By: KATHLEEN HENNESSE
The Associated Press
July 9, 2009

LAS VEGAS – The sex scandal engulfing Sen. John Ensign has deepened now that his former mistress's husband has revealed new details about the relationship, saying the Nevada Republican paid the woman more than $25,000 in severance when she stopped working for him.
 
Doug Hampton also provided a letter to the Las Vegas Sun that he claimed was a handwritten apology from Ensign to Cindy Hampton, a former treasurer for the senator's campaign committees.
 
"I used you for my own pleasure," the letter reads, later adding. "Plain and simple it was wrong; it was sin."
 
The letter and Doug Hampton's interview on Wednesday with a local television news show mark another embarrassment for Ensign, a 51-year-old Christian conservative who abruptly came forward last month and confessed to the affair. In addition, a severance payment could pose campaign finance or ethics issues for him.
 
Ensign spokesman Tory Mazzola said in an e-mail that Hampton was consistently inaccurate in the statements he made on television.
 
Hampton learned of the affair between his friend the senator and his wife when he discovered an incriminating text message, he said on "Face to Face with Jon Ralston."
 
Hampton also detailed a February 2008 meeting in which he, Sen. Tom Coburn, R-Okla., and others encouraged Ensign to end the affair, as well as the working relationship with the Hamptons. Hampton said Coburn and others tried to encourage Ensign to compensate the couple and help them relocate.
 
"These men were the ones that said, 'What we need to do is get Doug Hampton's home paid for, and we need to get Doug Hampton some money. We need to get his family to Colorado,'" Hampton said in the interview.
 
John Hart, a spokesman for Coburn, would not comment directly on the specific advice that Coburn gave Ensign.
Coburn "did everything he could to encourage Senator Ensign to end his affair and to persuade Senator Ensign to repair the damage he had caused to his own marriage and the Hamptons marriage," Hart said.
 
Doug Hampton said the men encouraged Ensign to write the letter of apology breaking it off. The senator later told his mistress to ignore the note, Hampton said.
 
In the Feb. 2008 letter posted on the newspaper's Web site, someone signing their name "John" says he takes "100 percent responsibility for my actions." "God never intended for us to do this. I walked away from Him and my relationship with Him has suffered terribly," the letter reads.
 
Doug Hampton also worked for Ensign as a Senate aide. He claims his wife received the payment as severance when she left her position in May 2008. Both men say the affair continued until August 2008.
 
The two families are longtime friends. They both live in the upscale suburbs west of the Las Vegas Strip and their children attend the same school.
 
"Our children referred to him as uncle," Hampton said. "This is tragic."
 
Ensign's office has acknowledged helping Doug Hampton get work once he left the Senate office, first as a consultant and then as a lobbyist for an airline run by an Ensign contributor.

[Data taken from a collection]
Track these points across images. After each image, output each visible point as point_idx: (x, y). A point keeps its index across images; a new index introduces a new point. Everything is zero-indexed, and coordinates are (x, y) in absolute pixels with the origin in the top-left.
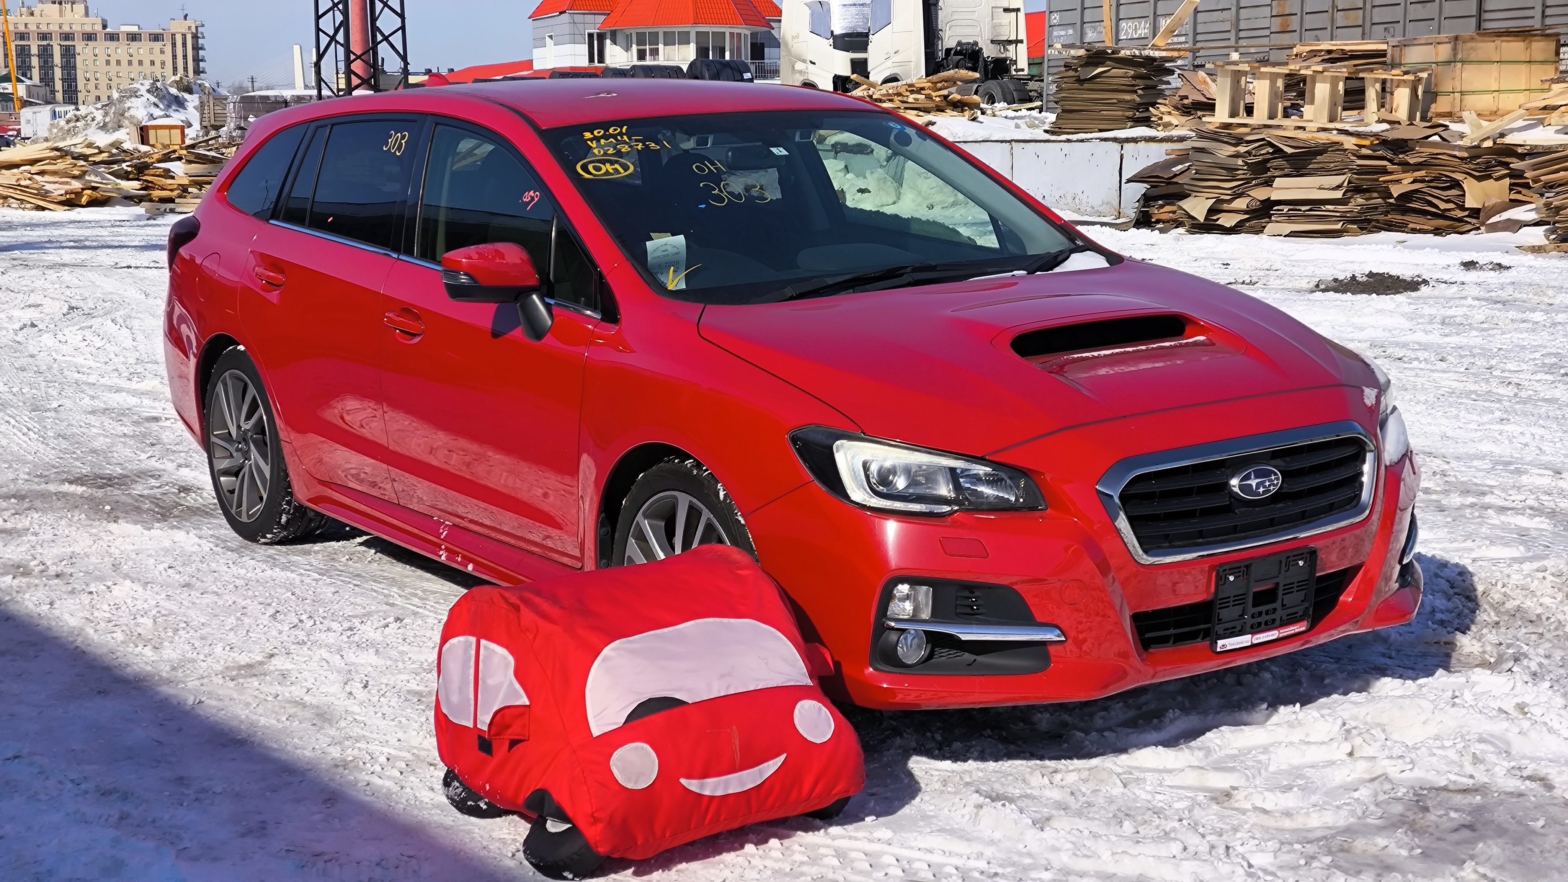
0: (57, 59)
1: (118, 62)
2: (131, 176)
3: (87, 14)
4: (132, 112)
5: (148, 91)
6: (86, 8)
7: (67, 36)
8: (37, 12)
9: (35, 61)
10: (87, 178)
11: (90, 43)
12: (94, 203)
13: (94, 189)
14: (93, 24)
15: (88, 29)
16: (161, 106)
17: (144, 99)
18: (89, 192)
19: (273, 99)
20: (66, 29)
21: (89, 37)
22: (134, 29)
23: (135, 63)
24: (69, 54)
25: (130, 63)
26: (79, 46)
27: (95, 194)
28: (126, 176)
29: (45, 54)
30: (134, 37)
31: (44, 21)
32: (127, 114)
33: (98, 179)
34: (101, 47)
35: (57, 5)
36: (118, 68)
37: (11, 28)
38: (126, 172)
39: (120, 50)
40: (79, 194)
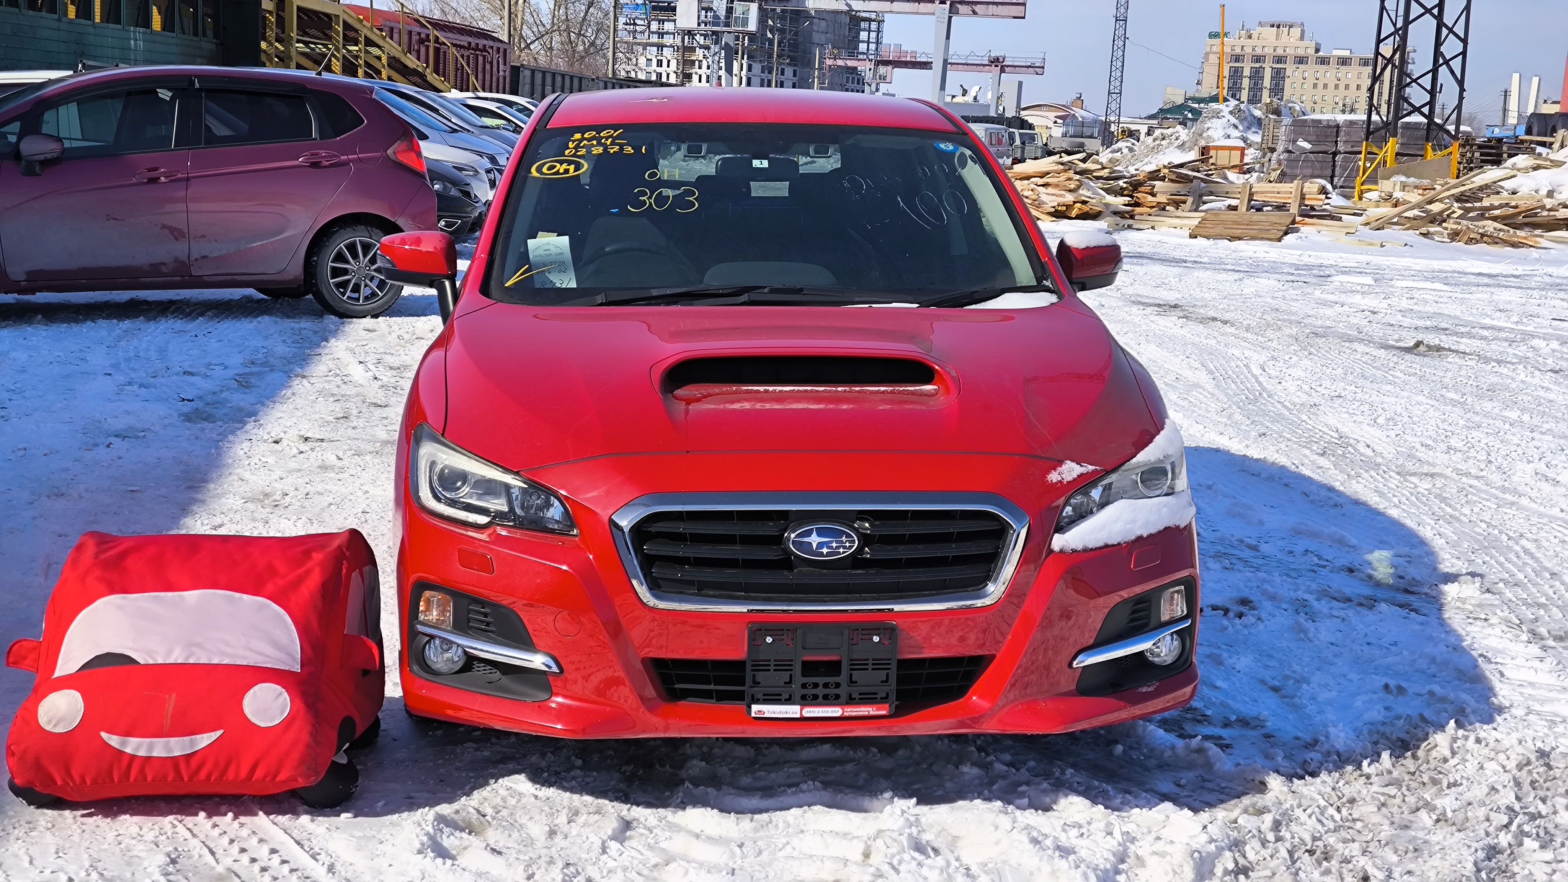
0: (1267, 82)
1: (1325, 86)
2: (1125, 193)
3: (1302, 38)
4: (1210, 133)
5: (1231, 112)
6: (1303, 32)
7: (1280, 59)
8: (1255, 36)
9: (1246, 82)
10: (1081, 192)
11: (1301, 66)
12: (1084, 216)
13: (1084, 202)
14: (1306, 48)
15: (1301, 52)
16: (1241, 128)
17: (1224, 120)
18: (1078, 205)
19: (1325, 123)
20: (1280, 52)
21: (1301, 60)
22: (1346, 53)
23: (1342, 87)
24: (1279, 76)
25: (1337, 87)
26: (1290, 68)
27: (1086, 208)
28: (1120, 192)
29: (1257, 75)
30: (1344, 62)
31: (1260, 43)
32: (1205, 135)
33: (1089, 194)
34: (1310, 70)
35: (1275, 28)
36: (1325, 92)
37: (1227, 49)
38: (1122, 188)
39: (1329, 74)
40: (1069, 207)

▶ **REQUIRED ACTION**: In the Ensign article, rewrite the passage starting at "In the Feb." and ending at "the same school.", with "upscale" changed to "affluent".

▶ **WRITTEN RESPONSE**:
In the Feb. 2008 letter posted on the newspaper's Web site, someone signing their name "John" says he takes "100 percent responsibility for my actions." "God never intended for us to do this. I walked away from Him and my relationship with Him has suffered terribly," the letter reads.
 
Doug Hampton also worked for Ensign as a Senate aide. He claims his wife received the payment as severance when she left her position in May 2008. Both men say the affair continued until August 2008.
 
The two families are longtime friends. They both live in the affluent suburbs west of the Las Vegas Strip and their children attend the same school.